A retrospective multicentric study of 23 patients with stage IV-S neuroblastoma treated in 10 national Pediatric Surgery Departments between January 1988 and December 1992, is presented. All cases were classified as stage IV-S following staging criteria proposed by Evans et al. The age diagnosis was an average of 3 months. An acute clinical course was seen in 7 patients. Primary sites of the tumor were: adrenal gland in 6 patients (30.5%), abdominal paravertebral in 3 (13%) and unknown in 2 (9%). Distant tumor sites were: liver in 20 patients, bone marrow in 9, and skin in 5. There were not systematic therapeutic approach, in 16 cases (69%) the primary tumor was resected, 18 (78%) received chemotherapy, the liver was irradiated in 3 (13%), and 1 case (4%) received no treatment at all.

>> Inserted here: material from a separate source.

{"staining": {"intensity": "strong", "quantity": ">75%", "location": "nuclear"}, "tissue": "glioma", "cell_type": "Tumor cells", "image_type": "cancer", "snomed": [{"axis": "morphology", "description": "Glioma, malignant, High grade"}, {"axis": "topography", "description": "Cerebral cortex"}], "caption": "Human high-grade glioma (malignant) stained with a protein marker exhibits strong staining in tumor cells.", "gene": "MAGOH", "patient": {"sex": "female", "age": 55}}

One children died. The overall disease-free survival is 95.6% at 43 months post-diagnosis. A common treatment protocol is proposed, with systematic determination of N-myc oncogene which will indicate the appropriate therapy.
本文介绍了一项回顾性多中心研究,该研究对1988年1月至1992年12月期间在10个国家小儿外科科室接受治疗的23例IV-S期神经母细胞瘤患者进行了研究。所有病例均按照埃文斯等人提出的分期标准分类为IV-S期。诊断时的平均年龄为3个月。7例患者出现急性临床病程。肿瘤的原发部位为:6例(30.5%)位于肾上腺,3例(13%)位于腹部椎旁,2例(9%)原发部位不明。远处肿瘤部位为:20例位于肝脏,9例位于骨髓,5例位于皮肤。没有系统的治疗方法,16例(69%)患者切除了原发肿瘤,18例(78%)接受了化疗,3例(13%)对肝脏进行了放疗,1例(4%)根本未接受治疗。1名儿童死亡。诊断后43个月时的总体无病生存率为95.6%。提出了一种通用的治疗方案,即系统测定N-myc癌基因,这将指示适当的治疗方法。